Controlled data-mining?

Discussion in 'Data Sets and Feeds' started by mizhael, Mar 13, 2011.

  1. There was an academic paper -

    - Market does better on sunny days ...

    - Earn 16% per year buying when it's sunny in NY and selling when it's cloudy ...

    This is obviously data-mining; is there a way to put this sort of data-mining into a controlled framework so the downside is limited while we let the upside run?
  2. IMO, before further investigating any such claim (i.e. “market does better of sunny days”), as a first step try to establish a sound, rationale, interpretation consistent with your own beliefs of how markets work, that would allow the claim to be true.
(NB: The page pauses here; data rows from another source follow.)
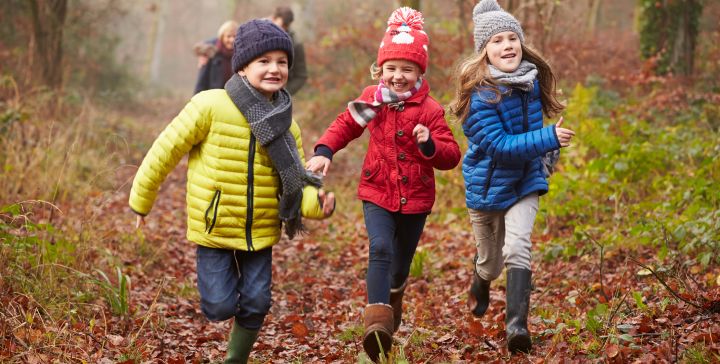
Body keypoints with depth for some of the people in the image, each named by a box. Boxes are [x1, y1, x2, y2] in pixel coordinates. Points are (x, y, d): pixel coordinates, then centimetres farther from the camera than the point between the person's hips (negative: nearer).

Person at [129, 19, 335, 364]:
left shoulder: (285, 123, -3)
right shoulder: (211, 106, -17)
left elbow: (296, 182, -1)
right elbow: (167, 149, -9)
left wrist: (316, 202, -24)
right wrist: (141, 200, -2)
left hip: (260, 231, 4)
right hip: (214, 228, -3)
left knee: (255, 305, 5)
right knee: (221, 307, -2)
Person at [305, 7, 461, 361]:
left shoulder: (430, 110, -10)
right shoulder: (371, 99, -4)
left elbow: (451, 156, -10)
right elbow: (345, 124, 10)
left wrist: (430, 144, -30)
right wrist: (324, 151, -6)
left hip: (415, 198, 0)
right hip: (377, 193, 0)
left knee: (401, 260, 16)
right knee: (380, 250, -21)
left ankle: (394, 293, 50)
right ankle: (377, 322, -30)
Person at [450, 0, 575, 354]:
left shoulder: (532, 79, -5)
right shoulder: (480, 93, -24)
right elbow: (498, 145, -29)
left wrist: (543, 155, 15)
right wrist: (548, 138, -35)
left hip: (525, 182, 3)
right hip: (487, 185, -3)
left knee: (517, 248, -20)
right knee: (490, 261, 15)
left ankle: (516, 323, -21)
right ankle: (479, 287, 50)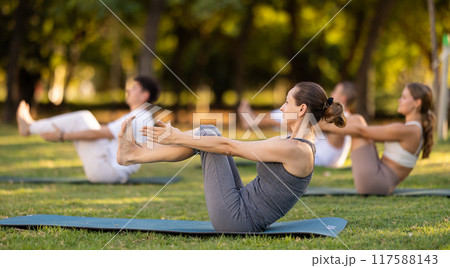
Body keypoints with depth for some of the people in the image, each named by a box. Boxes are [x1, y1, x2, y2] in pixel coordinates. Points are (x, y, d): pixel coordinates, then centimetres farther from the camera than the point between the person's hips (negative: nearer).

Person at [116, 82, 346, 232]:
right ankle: (134, 153, 9)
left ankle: (133, 155, 3)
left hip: (235, 218, -9)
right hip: (241, 212, 9)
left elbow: (229, 147, -17)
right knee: (208, 132, 7)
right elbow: (233, 146, 17)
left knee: (207, 135, -6)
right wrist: (178, 136, 19)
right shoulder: (291, 142, 9)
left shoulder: (294, 149, -20)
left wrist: (177, 137, -11)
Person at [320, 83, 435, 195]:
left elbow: (361, 131, -13)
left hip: (373, 181, -9)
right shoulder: (416, 129, 11)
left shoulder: (405, 130, -18)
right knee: (358, 120, 15)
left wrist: (327, 126, -6)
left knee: (356, 120, -3)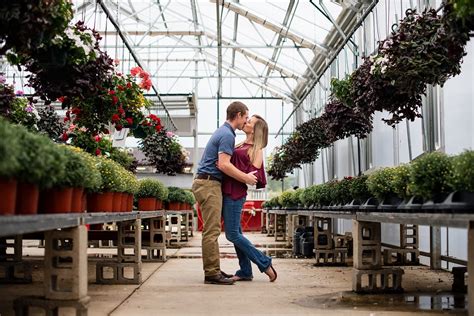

    If you can’t, look no further. Why? If you can’t understand the underlying market structure mechanics that would make the system work, you are at a disadvantage;

    a) because you won’t be able to judge effectively whether the first factor actually affects the second (e.g. do “sunny days” cause “better markets”?), and

    b) even if you are lucky enough to find factors that are usefully related, you won’t be able to judge when market conditions change so that the prior relationship breaks down.

    Alternatively (now with a Devil’s Advocate hat on... and I expect to be flamed mercilessly for this), if the opportunity just seems far too juicy to miss (i.e. you have something that looks wonderful, but you can’t for the life of you figure out what makes it work), I would proceed as follows:

    a) Establish (through statistically significant back-testing), the performance characteristics of the strategy (these will be your “go/no go” metrics).

    b) Then proceed (first through forward testing, then live trading) to trade the system; at all stages compare actual performance with the performance from your statistically significant back-tests.

    c) You continue in this way through each stage until you get actual performance results worse than - and outside reasonable expectations compared to - those obtained in the back-tests. This is the difficult bit; to continue until the numbers tell you to stop, and then to have the discipline to stop.
  3. that's called spurious correlation :)

    or more accurately in this case, nonsense correlation :))


  4. What do you mean "this is obviously data-mining"?

    It can be astrology too. Data mining is a powerful method discovering hidden order in chaos. If someone is stupid enough to consider spurious correletions then "this is obviously data-mining" is not the right phrase. "This is obviously stupidity" is the right phrase.